Aufgabe
Schreiben Sie sämtliche Zeilen der nachstehenden Datensätze unverändert ab.

Daten zur Aufgabe
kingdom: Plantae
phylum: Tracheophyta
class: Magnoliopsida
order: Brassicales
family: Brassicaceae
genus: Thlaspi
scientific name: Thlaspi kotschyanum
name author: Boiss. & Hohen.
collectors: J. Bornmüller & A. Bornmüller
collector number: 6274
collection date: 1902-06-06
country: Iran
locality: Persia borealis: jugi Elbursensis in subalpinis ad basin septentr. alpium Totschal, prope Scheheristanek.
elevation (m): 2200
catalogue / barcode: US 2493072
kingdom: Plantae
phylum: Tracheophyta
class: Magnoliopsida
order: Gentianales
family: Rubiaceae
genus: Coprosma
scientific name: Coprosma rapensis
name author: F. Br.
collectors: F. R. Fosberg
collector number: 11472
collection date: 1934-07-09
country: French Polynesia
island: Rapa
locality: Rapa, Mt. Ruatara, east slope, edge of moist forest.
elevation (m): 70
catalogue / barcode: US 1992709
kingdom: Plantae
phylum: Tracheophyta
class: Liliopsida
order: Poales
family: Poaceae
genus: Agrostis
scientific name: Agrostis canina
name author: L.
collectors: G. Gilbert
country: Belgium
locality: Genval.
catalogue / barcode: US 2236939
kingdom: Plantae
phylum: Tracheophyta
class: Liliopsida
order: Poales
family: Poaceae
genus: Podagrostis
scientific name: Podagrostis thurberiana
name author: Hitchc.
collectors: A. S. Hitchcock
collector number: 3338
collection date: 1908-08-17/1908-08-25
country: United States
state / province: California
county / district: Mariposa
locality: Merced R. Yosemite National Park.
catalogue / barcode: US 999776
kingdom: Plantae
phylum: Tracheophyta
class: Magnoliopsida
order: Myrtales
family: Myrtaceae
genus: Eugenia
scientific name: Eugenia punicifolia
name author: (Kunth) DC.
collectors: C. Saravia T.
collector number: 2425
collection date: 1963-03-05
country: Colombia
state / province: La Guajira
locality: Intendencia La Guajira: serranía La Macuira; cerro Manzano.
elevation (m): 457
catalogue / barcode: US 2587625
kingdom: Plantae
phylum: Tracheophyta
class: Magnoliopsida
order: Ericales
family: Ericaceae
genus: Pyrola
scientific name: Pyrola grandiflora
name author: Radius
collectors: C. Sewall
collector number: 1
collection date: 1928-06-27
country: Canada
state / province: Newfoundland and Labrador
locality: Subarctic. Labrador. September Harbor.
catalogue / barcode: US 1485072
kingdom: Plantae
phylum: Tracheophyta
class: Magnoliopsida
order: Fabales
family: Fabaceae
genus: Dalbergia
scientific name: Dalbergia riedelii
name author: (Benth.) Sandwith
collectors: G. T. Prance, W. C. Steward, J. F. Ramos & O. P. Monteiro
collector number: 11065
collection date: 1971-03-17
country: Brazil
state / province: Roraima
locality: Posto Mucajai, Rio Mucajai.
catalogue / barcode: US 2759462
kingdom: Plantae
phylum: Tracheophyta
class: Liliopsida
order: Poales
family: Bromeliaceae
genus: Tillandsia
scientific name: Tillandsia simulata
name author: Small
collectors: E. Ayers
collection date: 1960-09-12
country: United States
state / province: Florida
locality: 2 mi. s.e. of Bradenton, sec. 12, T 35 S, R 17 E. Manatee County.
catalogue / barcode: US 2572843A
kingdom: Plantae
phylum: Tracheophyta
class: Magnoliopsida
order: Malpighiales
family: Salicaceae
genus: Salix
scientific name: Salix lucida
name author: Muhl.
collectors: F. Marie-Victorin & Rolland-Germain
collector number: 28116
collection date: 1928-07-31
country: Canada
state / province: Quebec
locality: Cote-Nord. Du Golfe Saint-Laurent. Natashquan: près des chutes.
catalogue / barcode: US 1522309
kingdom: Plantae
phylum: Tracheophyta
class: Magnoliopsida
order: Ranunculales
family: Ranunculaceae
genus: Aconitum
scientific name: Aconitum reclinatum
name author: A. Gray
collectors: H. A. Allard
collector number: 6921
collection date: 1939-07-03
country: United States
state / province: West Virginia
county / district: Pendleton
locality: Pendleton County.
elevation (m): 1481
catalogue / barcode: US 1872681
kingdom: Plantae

Lösung
kingdom: Plantae
phylum: Tracheophyta
class: Magnoliopsida
order: Brassicales
family: Brassicaceae
genus: Thlaspi
scientific name: Thlaspi kotschyanum
name author: Boiss. & Hohen.
collectors: J. Bornmüller & A. Bornmüller
collector number: 6274
collection date: 1902-06-06
country: Iran
locality: Persia borealis: jugi Elbursensis in subalpinis ad basin septentr. alpium Totschal, prope Scheheristanek.
elevation (m): 2200
catalogue / barcode: US 2493072
kingdom: Plantae
phylum: Tracheophyta
class: Magnoliopsida
order: Gentianales
family: Rubiaceae
genus: Coprosma
scientific name: Coprosma rapensis
name author: F. Br.
collectors: F. R. Fosberg
collector number: 11472
collection date: 1934-07-09
country: French Polynesia
island: Rapa
locality: Rapa, Mt. Ruatara, east slope, edge of moist forest.
elevation (m): 70
catalogue / barcode: US 1992709
kingdom: Plantae
phylum: Tracheophyta
class: Liliopsida
order: Poales
family: Poaceae
genus: Agrostis
scientific name: Agrostis canina
name author: L.
collectors: G. Gilbert
country: Belgium
locality: Genval.
catalogue / barcode: US 2236939
kingdom: Plantae
phylum: Tracheophyta
class: Liliopsida
order: Poales
family: Poaceae
genus: Podagrostis
scientific name: Podagrostis thurberiana
name author: Hitchc.
collectors: A. S. Hitchcock
collector number: 3338
collection date: 1908-08-17/1908-08-25
country: United States
state / province: California
county / district: Mariposa
locality: Merced R. Yosemite National Park.
catalogue / barcode: US 999776
kingdom: Plantae
phylum: Tracheophyta
class: Magnoliopsida
order: Myrtales
family: Myrtaceae
genus: Eugenia
scientific name: Eugenia punicifolia
name author: (Kunth) DC.
collectors: C. Saravia T.
collector number: 2425
collection date: 1963-03-05
country: Colombia
state / province: La Guajira
locality: Intendencia La Guajira: serranía La Macuira; cerro Manzano.
elevation (m): 457
catalogue / barcode: US 2587625
kingdom: Plantae
phylum: Tracheophyta
class: Magnoliopsida
order: Ericales
family: Ericaceae
genus: Pyrola
scientific name: Pyrola grandiflora
name author: Radius
collectors: C. Sewall
collector number: 1
collection date: 1928-06-27
country: Canada
state / province: Newfoundland and Labrador
locality: Subarctic. Labrador. September Harbor.
catalogue / barcode: US 1485072
kingdom: Plantae
phylum: Tracheophyta
class: Magnoliopsida
order: Fabales
family: Fabaceae
genus: Dalbergia
scientific name: Dalbergia riedelii
name author: (Benth.) Sandwith
collectors: G. T. Prance, W. C. Steward, J. F. Ramos & O. P. Monteiro
collector number: 11065
collection date: 1971-03-17
country: Brazil
state / province: Roraima
locality: Posto Mucajai, Rio Mucajai.
catalogue / barcode: US 2759462
kingdom: Plantae
phylum: Tracheophyta
class: Liliopsida
order: Poales
family: Bromeliaceae
genus: Tillandsia
scientific name: Tillandsia simulata
name author: Small
collectors: E. Ayers
collection date: 1960-09-12
country: United States
state / province: Florida
locality: 2 mi. s.e. of Bradenton, sec. 12, T 35 S, R 17 E. Manatee County.
catalogue / barcode: US 2572843A
kingdom: Plantae
phylum: Tracheophyta
class: Magnoliopsida
order: Malpighiales
family: Salicaceae
genus: Salix
scientific name: Salix lucida
name author: Muhl.
collectors: F. Marie-Victorin & Rolland-Germain
collector number: 28116
collection date: 1928-07-31
country: Canada
state / province: Quebec
locality: Cote-Nord. Du Golfe Saint-Laurent. Natashquan: près des chutes.
catalogue / barcode: US 1522309
kingdom: Plantae
phylum: Tracheophyta
class: Magnoliopsida
order: Ranunculales
family: Ranunculaceae
genus: Aconitum
scientific name: Aconitum reclinatum
name author: A. Gray
collectors: H. A. Allard
collector number: 6921
collection date: 1939-07-03
country: United States
state / province: West Virginia
county / district: Pendleton
locality: Pendleton County.
elevation (m): 1481
catalogue / barcode: US 1872681
kingdom: Plantae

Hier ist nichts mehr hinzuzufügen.